CUR Matrix Decomposition identifies and ranks attributes and rows by their leverage scores, ensuring high importance in analysis.

The CUR matrix decomposition in Oracle Machine Learning is designed for attribute and or row importance. It returns attributes and rows with high importance that are ranked by their leverage (importance) scores. Column (attribute) selection and row selection is the final stage in CUR. Attribute selection: Selects attributes with high leverage scores and reports their names, scores (as importance) and ranks (by importance).

Row selection: Selects rows with high leverage scores and reports their names, scores (as importance) and ranks (by importance).

CUR first selects the j^th column (or attribute) of A with probability p_j= min {1,cπ_j} for all j ε {1,...,n}
If users enable row selection, select i^th row of A with probability pˊ_i = min {1,rπˊ_i} for all i ε {1,...,m}
Report the name (or ID) and leverage score (as importance) for all selected attributes (if row importance is disabled) or for all selected attributes and rows (if row importance is enabled).

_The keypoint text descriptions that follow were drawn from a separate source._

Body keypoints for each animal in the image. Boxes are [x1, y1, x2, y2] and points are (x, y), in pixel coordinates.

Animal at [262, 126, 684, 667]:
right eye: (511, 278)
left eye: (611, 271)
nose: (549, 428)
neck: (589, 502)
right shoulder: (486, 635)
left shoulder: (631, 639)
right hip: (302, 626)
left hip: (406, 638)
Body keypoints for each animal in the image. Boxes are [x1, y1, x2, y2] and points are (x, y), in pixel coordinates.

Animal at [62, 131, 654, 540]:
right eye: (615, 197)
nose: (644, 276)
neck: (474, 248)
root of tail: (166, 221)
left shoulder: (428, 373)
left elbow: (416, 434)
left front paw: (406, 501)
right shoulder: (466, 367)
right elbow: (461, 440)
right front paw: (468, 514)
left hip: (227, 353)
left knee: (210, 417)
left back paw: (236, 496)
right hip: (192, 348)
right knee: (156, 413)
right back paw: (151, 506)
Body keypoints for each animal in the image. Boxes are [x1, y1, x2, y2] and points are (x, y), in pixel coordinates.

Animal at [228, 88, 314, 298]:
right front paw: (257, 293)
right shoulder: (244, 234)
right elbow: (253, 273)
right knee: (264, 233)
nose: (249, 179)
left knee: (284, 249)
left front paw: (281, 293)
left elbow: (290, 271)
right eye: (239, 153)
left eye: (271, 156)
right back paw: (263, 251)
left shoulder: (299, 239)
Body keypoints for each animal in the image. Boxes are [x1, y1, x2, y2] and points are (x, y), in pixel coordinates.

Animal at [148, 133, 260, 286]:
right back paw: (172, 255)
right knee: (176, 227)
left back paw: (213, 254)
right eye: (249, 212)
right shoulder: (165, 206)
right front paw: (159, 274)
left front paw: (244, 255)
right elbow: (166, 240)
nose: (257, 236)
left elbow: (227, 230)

c is the approximated (or expected) number of columns that users want to select, and r is the approximated (or expected) number of rows that users want to select.

To realize column and row selections, you need to calculate the probability to select each column and row.

Calculate the probability for each column as follows:

p_j = min {1,cπ_j}

Calculate the probability for each row as follows:

pˊ_i = min{1, cπˊ_i}.

A column or row is selected if the probability is greater than some threshold.